Answer (b) — incorrect: This is a description of a necessary cause of disease. The article cited by the Attorney General does not claim that television viewing is required for individuals to initiate smoking.
Answer (c) — correct: This statement allows for a "multicausal" theory of causation. While television watching is neither necessary nor sufficient, it is still hypothesized to be a cause.

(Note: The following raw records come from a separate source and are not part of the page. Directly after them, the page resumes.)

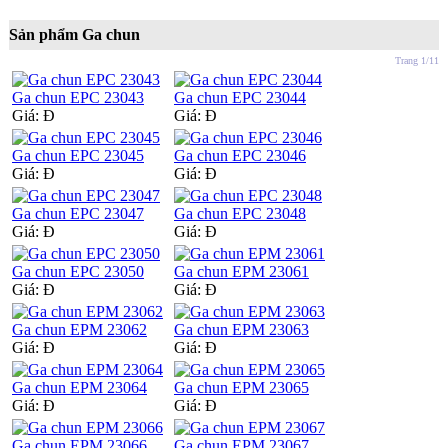
Sản phẩm Ga chun
Trang 1/11
Ga chun EPC 23043
Ga chun EPC 23044
Giá:
Đ
Giá:
Đ
Ga chun EPC 23045
Ga chun EPC 23046
Giá:
Đ
Giá:
Đ
Ga chun EPC 23047
Ga chun EPC 23048
Giá:
Đ
Giá:
Đ
Ga chun EPC 23050
Ga chun EPM 23061
Giá:
Đ
Giá:
Đ
Ga chun EPM 23062
Ga chun EPM 23063
Giá:
Đ
Giá:
Đ
Ga chun EPM 23064
Ga chun EPM 23065
Giá:
Đ
Giá:
Đ
Ga chun EPM 23066
Ga chun EPM 23067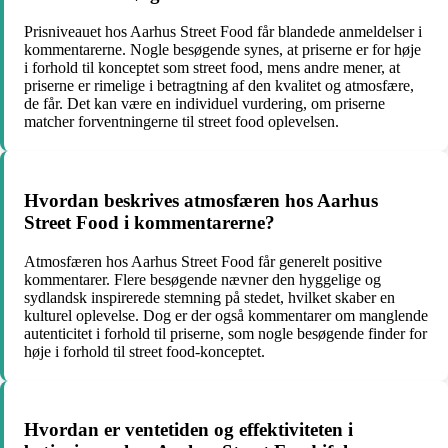
Prisniveauet hos Aarhus Street Food får blandede anmeldelser i
kommentarerne. Nogle besøgende synes, at priserne er for høje
i forhold til konceptet som street food, mens andre mener, at
priserne er rimelige i betragtning af den kvalitet og atmosfære,
de får. Det kan være en individuel vurdering, om priserne
matcher forventningerne til street food oplevelsen.
Hvordan beskrives atmosfæren hos Aarhus
Street Food i kommentarerne?
Atmosfæren hos Aarhus Street Food får generelt positive
kommentarer. Flere besøgende nævner den hyggelige og
sydlandsk inspirerede stemning på stedet, hvilket skaber en
kulturel oplevelse. Dog er der også kommentarer om manglende
autenticitet i forhold til priserne, som nogle besøgende finder for
høje i forhold til street food-konceptet.
Hvordan er ventetiden og effektiviteten i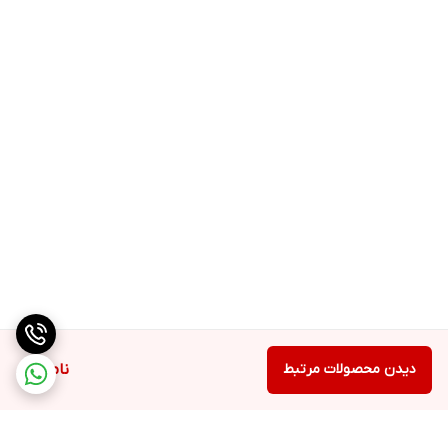
دیدن محصولات مرتبط
ناموجود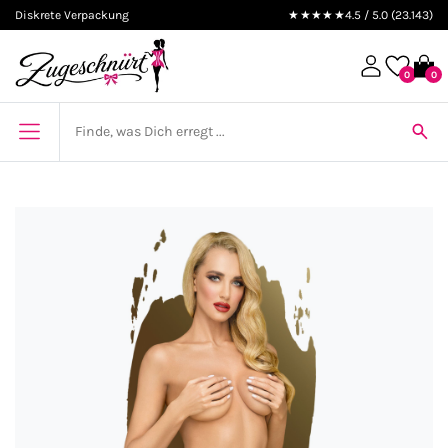
Diskrete Verpackung
★★★★★
4.5 / 5.0 (23.143)
0
0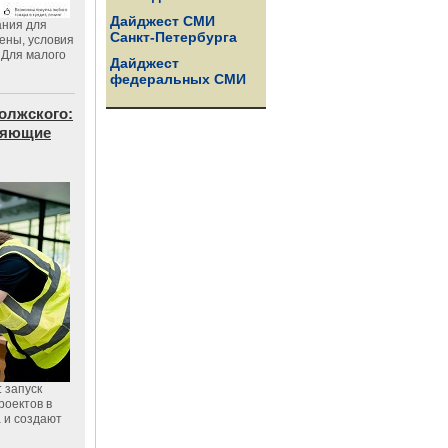
Дайджест СМИ
ания для
Санкт-Петербурга
цены, условия
 Для малого
Дайджест
федеральных СМИ
олжского:
еняющие
 запуск
роектов в
а и создают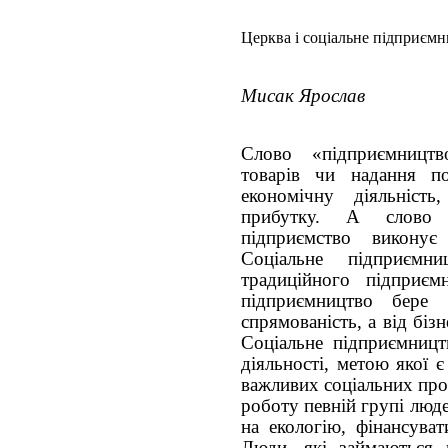
Церква і соціальне підприєм
Мисак Ярослав
Слово «підприємництв
товарів чи надання п
економічну діяльніст
прибутку. А слово 
підприємство виконує
Соціальне підприємн
традиційного підприємн
підприємництво бере в
спрямованість, а від біз
Соціальне підприємницт
діяльності, метою якої 
важливих соціальних про
роботу певній групі люд
на екологію, фінансуват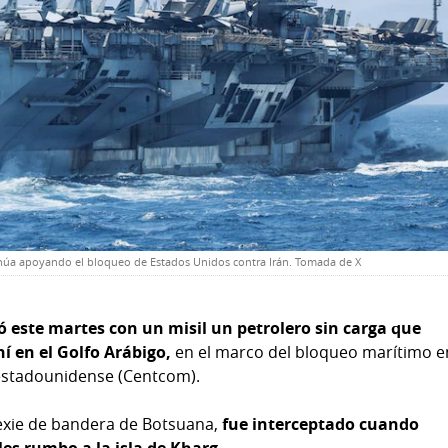
inúa apoyando el bloqueo de Estados Unidos contra Irán. Tomada de X
 este martes con un misil un petrolero sin carga que
ní en el Golfo Arábigo,
en el marco del bloqueo marítimo e
estadounidense (Centcom).
Lexie de bandera de Botsuana,
fue interceptado cuando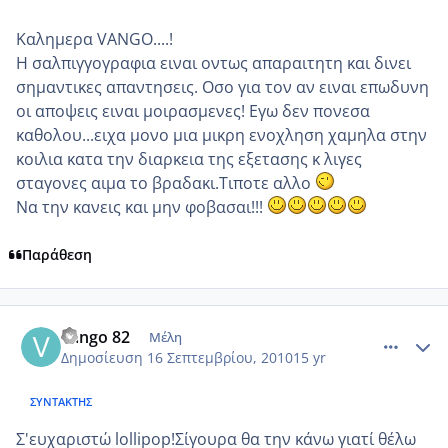
Καλημερα VANGO....!
Η σαλπιγγογραφια ειναι οντως απαραιτητη και δινει
σημαντικες απαντησεις. Οσο για τον αν ειναι επωδυνη
οι αποψεις ειναι μοιρασμενες! Εγω δεν πονεσα
καθολου...ειχα μονο μια μικρη ενοχληση χαμηλα στην
κοιλια κατα την διαρκεια της εξετασης κ λιγες
σταγονες αιμα το βραδακι.Τιποτε αλλο
Να την κανεις και μην φοβασαι!!!
Παράθεση
comment_588579
Author stats
vango 82
Μέλη
Δημοσίευση
16 Σεπτεμβρίου, 2010
15 yr
ΣΥΝΤΆΚΤΗΣ
Σ'ευχαριστώ lollipop!Σίγουρα θα την κάνω γιατί θέλω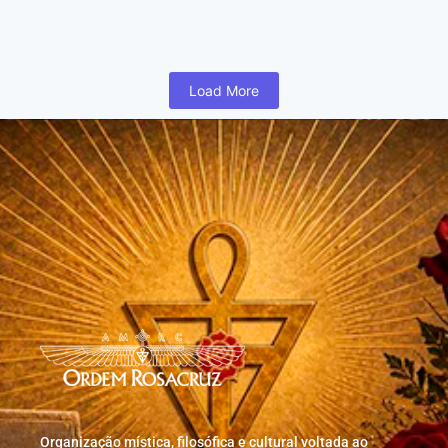
humano inicia cedo na vida uma busca para realizar coisas...
Read More
Load More
Organização mística, filosófica e cultural voltada ao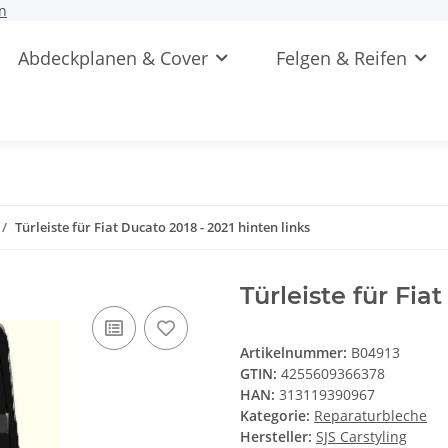
n
Abdeckplanen & Cover
Felgen & Reifen
Türleiste für Fiat Ducato 2018 - 2021 hinten links
Türleiste für Fia
Artikelnummer:
B04913
GTIN:
4255609366378
HAN:
313119390967
Kategorie:
Reparaturbleche
Hersteller:
SJS Carstyling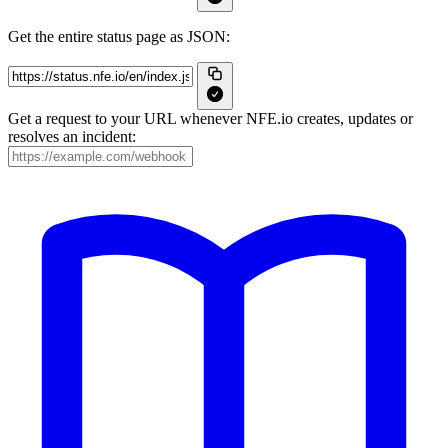
Get the entire status page as JSON:
Get a request to your URL whenever NFE.io creates, updates or
resolves an incident: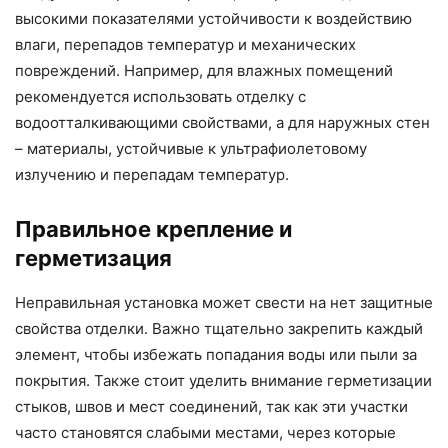
высокими показателями устойчивости к воздействию
влаги, перепадов температур и механических
повреждений. Например, для влажных помещений
рекомендуется использовать отделку с
водоотталкивающими свойствами, а для наружных стен
– материалы, устойчивые к ультрафиолетовому
излучению и перепадам температур.
Правильное крепление и
герметизация
Неправильная установка может свести на нет защитные
свойства отделки. Важно тщательно закрепить каждый
элемент, чтобы избежать попадания воды или пыли за
покрытия. Также стоит уделить внимание герметизации
стыков, швов и мест соединений, так как эти участки
часто становятся слабыми местами, через которые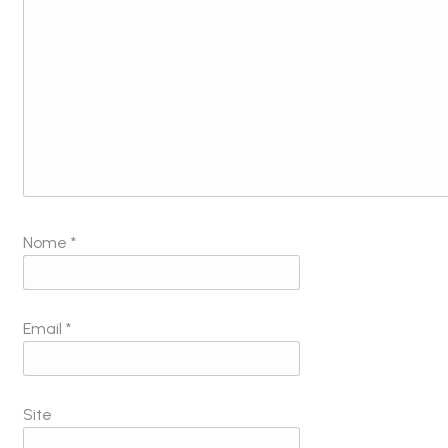
Nome
*
Email
*
Site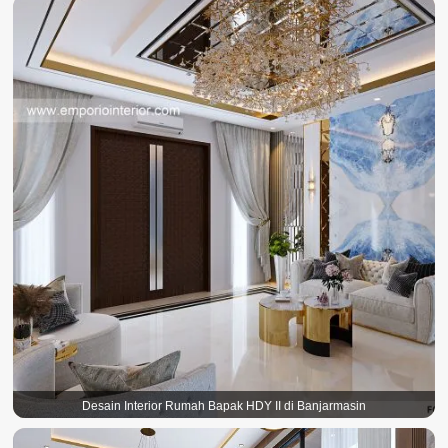
Desain Interior Rumah Bapak HDY II di Banjarmasin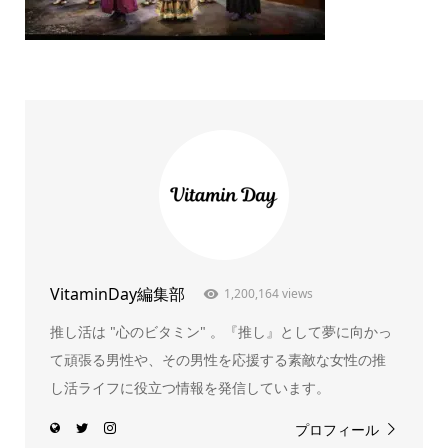
VitaminDay編集部
1,200,164 views
推し活は "心のビタミン" 。『推し』として夢に向かっ
て頑張る男性や、その男性を応援する素敵な女性の推
し活ライフに役立つ情報を発信しています。
プロフィール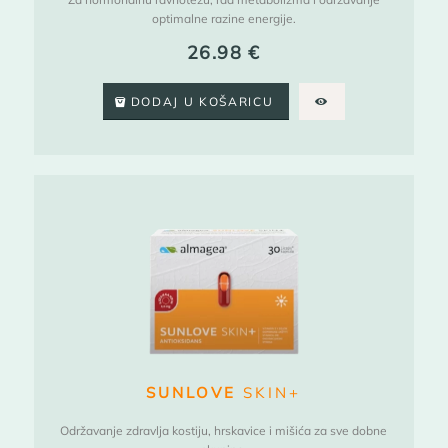
optimalne razine energije.
26.98
€
DODAJ U KOŠARICU
SUNLOVE
SKIN+
Održavanje zdravlja kostiju, hrskavice i mišića za sve dobne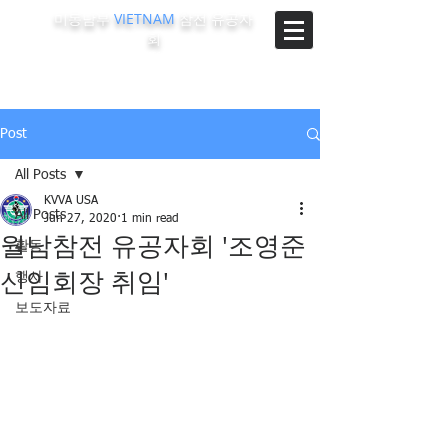
미동남부
VIETNAM
참전 유공자
회
The Korean-Vietnam Veterans Association of Southeast
Region, U.S.A.
Post
All Posts
KVVA USA
All Posts
Jun 27, 2020
1 min read
월남참전 유공자회 '조영준
활동
신임회장 취임'
행사
보도자료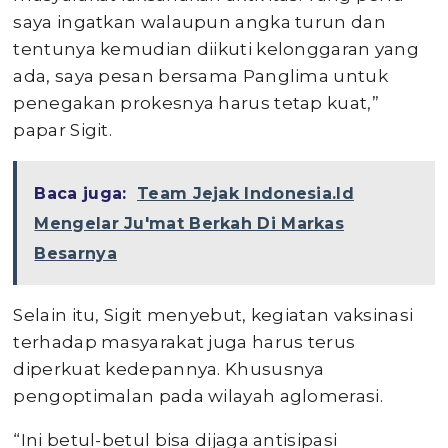
saya ingatkan walaupun angka turun dan
tentunya kemudian diikuti kelonggaran yang
ada, saya pesan bersama Panglima untuk
penegakan prokesnya harus tetap kuat,”
papar Sigit.
Baca juga:
Team Jejak Indonesia.Id
Mengelar Ju'mat Berkah Di Markas
Besarnya
Selain itu, Sigit menyebut, kegiatan vaksinasi
terhadap masyarakat juga harus terus
diperkuat kedepannya. Khususnya
pengoptimalan pada wilayah aglomerasi.
“Ini betul-betul bisa dijaga antisipasi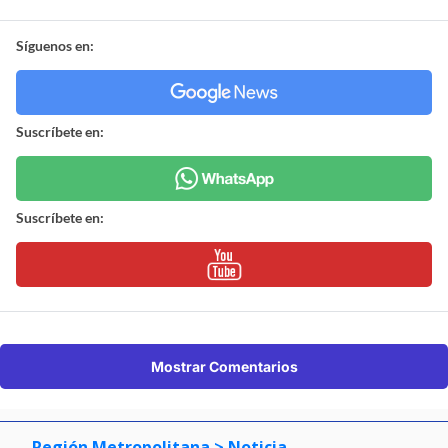
Síguenos en:
Suscríbete en:
Suscríbete en:
Mostrar Comentarios
Región Metropolitana
> Noticia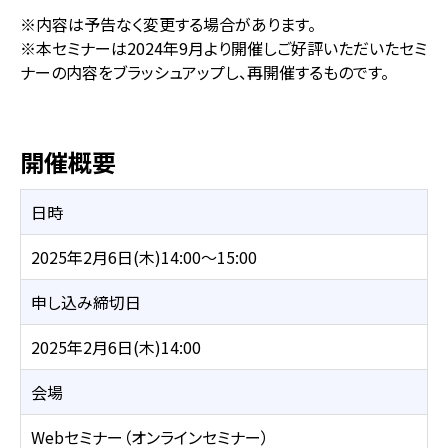
※内容は予告なく変更する場合があります。
※本セミナーは2024年9月より開催しご好評いただいたセミ
ナーの内容をブラッシュアップし、再開催するものです。
開催概要
日時
2025年2月6日(木)14:00～15:00
申し込み締切日
2025年2月6日(木)14:00
会場
Webセミナー（オンラインセミナー）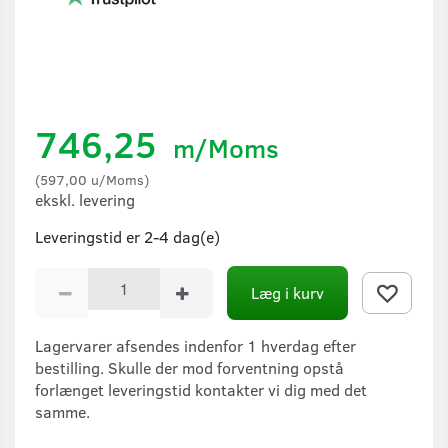
746,25
m/Moms
(
597,00
u/Moms
)
ekskl. levering
Leveringstid er 2-4 dag(e)
Læg i kurv
Lagervarer afsendes indenfor 1 hverdag efter
bestilling. Skulle der mod forventning opstå
forlænget leveringstid kontakter vi dig med det
samme.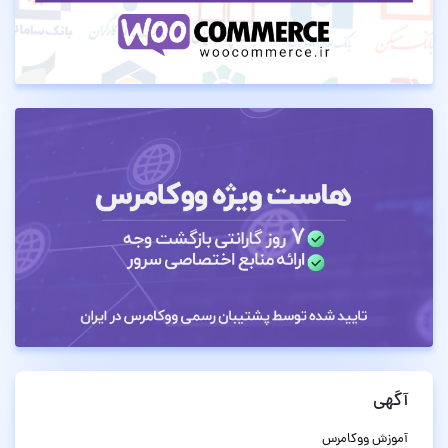
آگهی
آموزش ووکامرس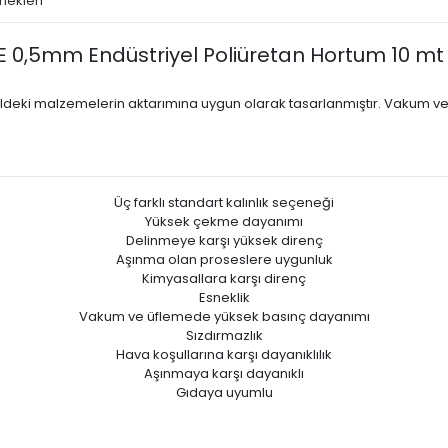
nekleri
,5mm Endüstriyel Poliüretan Hortum 10 mt
aldeki malzemelerin aktarımına uygun olarak tasarlanmıştır. Vakum ve 
Üç farklı standart kalınlık seçeneği
Yüksek çekme dayanımı
Delinmeye karşı yüksek direnç
Aşınma olan proseslere uygunluk
Kimyasallara karşı direnç
Esneklik
Vakum ve üfIemede yüksek basınç dayanımı
Sızdırmazlık
Hava koşullarına karşı dayanıklılık
Aşınmaya karşı dayanıklı
Gıdaya uyumlu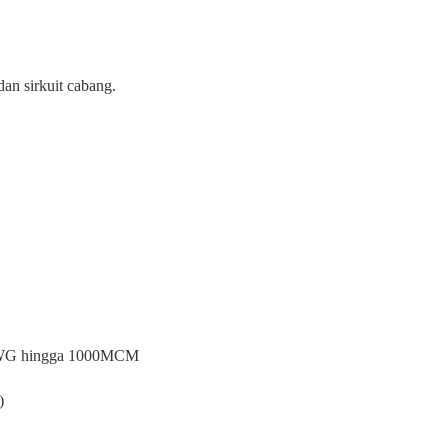
n sirkuit cabang.
4AWG hingga 1000MCM
)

4. You decide to draw some "Rothman Causal Pies" to help you think about how watching television might act as a cause of smoking initiation. Based on the causal pies given below and assuming that they are true, which of the following is a true statement?

T = Television Watching
P = Peer Pressure
L = Low Self-Esteem

Answer (a) — incorrect: In the above model, it is possible to initiate smoking without watching television, due to a combination of peer pressure and low self-esteem. Since television watching is not present in every causal pie it is not a necessary cause.
Answer (b) — incorrect: In the above model, watching television alone cannot cause smoking initiation, but instead must be accompanied by peer pressure or low self-esteem. Since television watching does not have its "own pie", it is not a sufficient cause.
Answer (c) — correct: In the above model, watching television in the context of peer pressure or low self-esteem is a cause of initiating smoking.